Actually NO, that's YOUR party of preference idea. Since we've shifted from El Chapo to college tuitions..... One of the attractive features to moving to Tn was that if your child keeps their grades up through HS, they give the first two yrs of college for free supposedly. Not all too familiar with the program cuz we have a few yrs to go yet. I'm guessing it's their County/Community college but heck it's better than what NJ offered. I'm counting my blessing, my daughter is a straight-A student thus far in HS, we just got a letter telling us that she qualifies for advanced courses in 3 classes which will give her college credits, she's only in 9th grade so very proud of her.
Almost like socialism except in socialism you don't pay after first 2 years either if your grades are good
With socialism, you drop at least 50% of your income into the lap of government besides the crapload of other taxes they hit you with, with what income you're left to keep.
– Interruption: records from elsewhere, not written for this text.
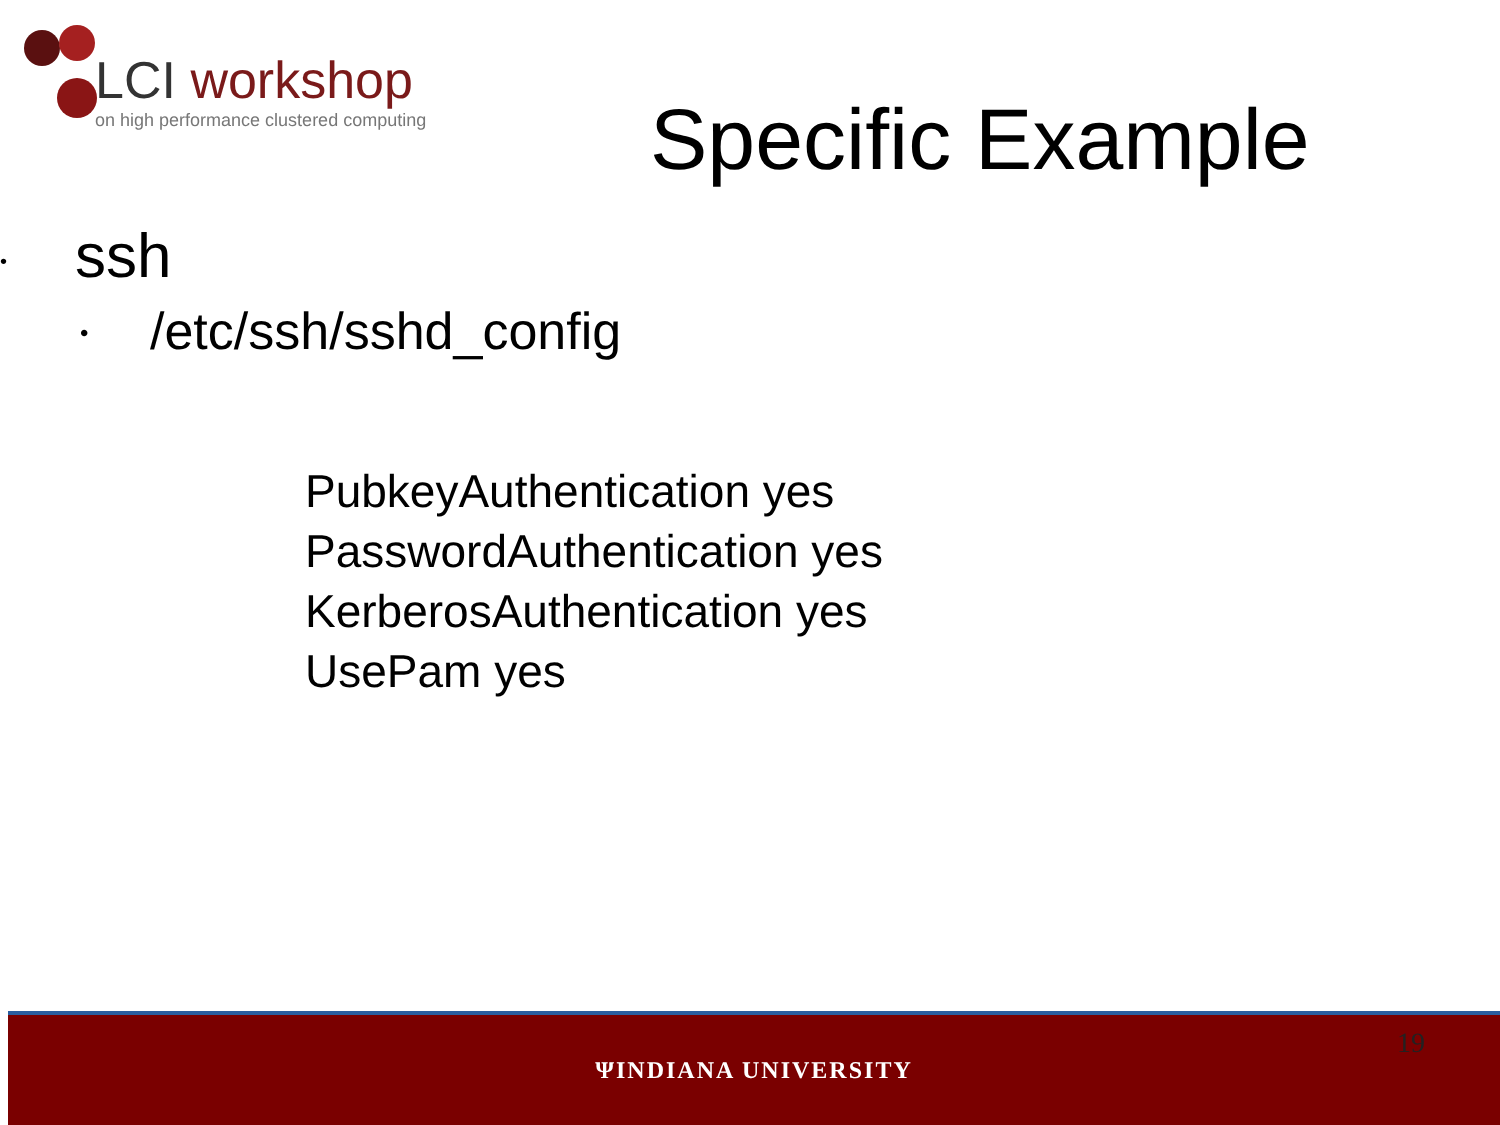LCI workshop
on high performance clustered computing
Specific Example
•
ssh
•
/etc/ssh/sshd_config
PubkeyAuthentication yes
PasswordAuthentication yes
KerberosAuthentication yes
UsePam yes
ΨINDIANA UNIVERSITY
19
So NO, not even close to being almost the same or FREE. So I gotta ask, if not mistaken, you left European country to come here, yes? If socialism is your preference of governance, why come here? Tn has NO income tax btw.....
Yes I did live in socialism and know what it is but it does not mean I prefer it or has anything to do with what I posted. Nice try tho
Ohhh so then you KNOW the real differences between socialism and what you pretended to compare it to? Cool.